(SOURCE DATA)

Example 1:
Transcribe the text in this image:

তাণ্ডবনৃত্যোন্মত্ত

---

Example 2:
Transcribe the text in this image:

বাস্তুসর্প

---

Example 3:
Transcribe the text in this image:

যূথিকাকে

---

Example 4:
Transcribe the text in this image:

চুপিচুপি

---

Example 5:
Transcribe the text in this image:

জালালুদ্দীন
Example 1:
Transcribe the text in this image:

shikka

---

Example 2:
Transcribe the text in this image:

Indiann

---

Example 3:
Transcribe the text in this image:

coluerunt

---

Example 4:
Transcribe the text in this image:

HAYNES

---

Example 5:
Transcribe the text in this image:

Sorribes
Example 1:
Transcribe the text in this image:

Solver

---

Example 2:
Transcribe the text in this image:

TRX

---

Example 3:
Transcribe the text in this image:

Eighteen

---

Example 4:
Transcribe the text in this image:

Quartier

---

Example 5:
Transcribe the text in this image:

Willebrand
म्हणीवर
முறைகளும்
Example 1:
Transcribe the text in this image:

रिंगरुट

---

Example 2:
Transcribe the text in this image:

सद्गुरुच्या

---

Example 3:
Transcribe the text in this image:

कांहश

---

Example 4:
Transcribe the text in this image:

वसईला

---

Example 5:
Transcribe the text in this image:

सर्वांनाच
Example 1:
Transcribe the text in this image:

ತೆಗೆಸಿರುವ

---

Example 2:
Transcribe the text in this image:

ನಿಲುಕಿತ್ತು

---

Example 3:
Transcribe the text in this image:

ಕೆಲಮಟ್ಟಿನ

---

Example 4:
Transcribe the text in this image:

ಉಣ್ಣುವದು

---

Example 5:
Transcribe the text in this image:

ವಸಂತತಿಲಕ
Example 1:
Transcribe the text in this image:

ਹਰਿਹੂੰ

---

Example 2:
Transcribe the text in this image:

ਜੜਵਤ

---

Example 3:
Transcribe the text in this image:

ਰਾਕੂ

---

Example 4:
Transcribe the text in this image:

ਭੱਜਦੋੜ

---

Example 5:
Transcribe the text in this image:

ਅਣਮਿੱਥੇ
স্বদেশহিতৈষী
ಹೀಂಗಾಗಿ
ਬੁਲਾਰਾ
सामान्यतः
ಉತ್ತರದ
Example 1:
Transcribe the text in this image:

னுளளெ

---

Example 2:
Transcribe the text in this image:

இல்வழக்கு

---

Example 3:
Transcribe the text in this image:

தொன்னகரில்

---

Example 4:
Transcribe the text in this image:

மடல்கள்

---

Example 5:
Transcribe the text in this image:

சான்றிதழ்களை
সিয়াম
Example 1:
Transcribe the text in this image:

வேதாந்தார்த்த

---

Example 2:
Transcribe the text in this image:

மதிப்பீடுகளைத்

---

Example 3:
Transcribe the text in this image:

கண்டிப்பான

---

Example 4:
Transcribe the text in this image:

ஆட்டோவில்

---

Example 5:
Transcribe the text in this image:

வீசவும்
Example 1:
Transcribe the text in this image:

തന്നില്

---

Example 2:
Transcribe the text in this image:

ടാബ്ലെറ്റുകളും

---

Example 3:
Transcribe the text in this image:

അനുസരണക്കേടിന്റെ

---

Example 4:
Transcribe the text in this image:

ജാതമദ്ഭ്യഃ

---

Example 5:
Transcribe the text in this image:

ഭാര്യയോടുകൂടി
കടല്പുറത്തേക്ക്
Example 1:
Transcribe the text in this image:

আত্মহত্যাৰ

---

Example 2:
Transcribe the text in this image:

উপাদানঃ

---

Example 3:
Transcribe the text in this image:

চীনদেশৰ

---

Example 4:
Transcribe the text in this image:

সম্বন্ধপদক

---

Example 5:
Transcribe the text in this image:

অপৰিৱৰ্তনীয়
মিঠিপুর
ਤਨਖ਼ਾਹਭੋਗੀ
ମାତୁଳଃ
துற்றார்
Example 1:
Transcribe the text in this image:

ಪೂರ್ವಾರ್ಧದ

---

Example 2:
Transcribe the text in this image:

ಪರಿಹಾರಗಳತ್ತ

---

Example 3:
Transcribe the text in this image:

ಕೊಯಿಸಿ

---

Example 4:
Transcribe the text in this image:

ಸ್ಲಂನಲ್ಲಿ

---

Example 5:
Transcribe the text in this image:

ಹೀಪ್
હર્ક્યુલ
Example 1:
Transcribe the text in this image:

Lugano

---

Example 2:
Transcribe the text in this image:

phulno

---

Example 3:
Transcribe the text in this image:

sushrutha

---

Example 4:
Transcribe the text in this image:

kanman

(End SOURCE DATA)

__WHAT YOU SHOULD DO__.
Once you have read the entries, reproduce each one exactly.

__SOLUTION__.
Example 1:
Transcribe the text in this image:

তাণ্ডবনৃত্যোন্মত্ত

---

Example 2:
Transcribe the text in this image:

বাস্তুসর্প

---

Example 3:
Transcribe the text in this image:

যূথিকাকে

---

Example 4:
Transcribe the text in this image:

চুপিচুপি

---

Example 5:
Transcribe the text in this image:

জালালুদ্দীন
Example 1:
Transcribe the text in this image:

shikka

---

Example 2:
Transcribe the text in this image:

Indiann

---

Example 3:
Transcribe the text in this image:

coluerunt

---

Example 4:
Transcribe the text in this image:

HAYNES

---

Example 5:
Transcribe the text in this image:

Sorribes
Example 1:
Transcribe the text in this image:

Solver

---

Example 2:
Transcribe the text in this image:

TRX

---

Example 3:
Transcribe the text in this image:

Eighteen

---

Example 4:
Transcribe the text in this image:

Quartier

---

Example 5:
Transcribe the text in this image:

Willebrand
म्हणीवर
முறைகளும்
Example 1:
Transcribe the text in this image:

रिंगरुट

---

Example 2:
Transcribe the text in this image:

सद्गुरुच्या

---

Example 3:
Transcribe the text in this image:

कांहश

---

Example 4:
Transcribe the text in this image:

वसईला

---

Example 5:
Transcribe the text in this image:

सर्वांनाच
Example 1:
Transcribe the text in this image:

ತೆಗೆಸಿರುವ

---

Example 2:
Transcribe the text in this image:

ನಿಲುಕಿತ್ತು

---

Example 3:
Transcribe the text in this image:

ಕೆಲಮಟ್ಟಿನ

---

Example 4:
Transcribe the text in this image:

ಉಣ್ಣುವದು

---

Example 5:
Transcribe the text in this image:

ವಸಂತತಿಲಕ
Example 1:
Transcribe the text in this image:

ਹਰਿਹੂੰ

---

Example 2:
Transcribe the text in this image:

ਜੜਵਤ

---

Example 3:
Transcribe the text in this image:

ਰਾਕੂ

---

Example 4:
Transcribe the text in this image:

ਭੱਜਦੋੜ

---

Example 5:
Transcribe the text in this image:

ਅਣਮਿੱਥੇ
স্বদেশহিতৈষী
ಹೀಂಗಾಗಿ
ਬੁਲਾਰਾ
सामान्यतः
ಉತ್ತರದ
Example 1:
Transcribe the text in this image:

னுளளெ

---

Example 2:
Transcribe the text in this image:

இல்வழக்கு

---

Example 3:
Transcribe the text in this image:

தொன்னகரில்

---

Example 4:
Transcribe the text in this image:

மடல்கள்

---

Example 5:
Transcribe the text in this image:

சான்றிதழ்களை
সিয়াম
Example 1:
Transcribe the text in this image:

வேதாந்தார்த்த

---

Example 2:
Transcribe the text in this image:

மதிப்பீடுகளைத்

---

Example 3:
Transcribe the text in this image:

கண்டிப்பான

---

Example 4:
Transcribe the text in this image:

ஆட்டோவில்

---

Example 5:
Transcribe the text in this image:

வீசவும்
Example 1:
Transcribe the text in this image:

തന്നില്

---

Example 2:
Transcribe the text in this image:

ടാബ്ലെറ്റുകളും

---

Example 3:
Transcribe the text in this image:

അനുസരണക്കേടിന്റെ

---

Example 4:
Transcribe the text in this image:

ജാതമദ്ഭ്യഃ

---

Example 5:
Transcribe the text in this image:

ഭാര്യയോടുകൂടി
കടല്പുറത്തേക്ക്
Example 1:
Transcribe the text in this image:

আত্মহত্যাৰ

---

Example 2:
Transcribe the text in this image:

উপাদানঃ

---

Example 3:
Transcribe the text in this image:

চীনদেশৰ

---

Example 4:
Transcribe the text in this image:

সম্বন্ধপদক

---

Example 5:
Transcribe the text in this image:

অপৰিৱৰ্তনীয়
মিঠিপুর
ਤਨਖ਼ਾਹਭੋਗੀ
ମାତୁଳଃ
துற்றார்
Example 1:
Transcribe the text in this image:

ಪೂರ್ವಾರ್ಧದ

---

Example 2:
Transcribe the text in this image:

ಪರಿಹಾರಗಳತ್ತ

---

Example 3:
Transcribe the text in this image:

ಕೊಯಿಸಿ

---

Example 4:
Transcribe the text in this image:

ಸ್ಲಂನಲ್ಲಿ

---

Example 5:
Transcribe the text in this image:

ಹೀಪ್
હર્ક્યુલ
Example 1:
Transcribe the text in this image:

Lugano

---

Example 2:
Transcribe the text in this image:

phulno

---

Example 3:
Transcribe the text in this image:

sushrutha

---

Example 4:
Transcribe the text in this image:

kanman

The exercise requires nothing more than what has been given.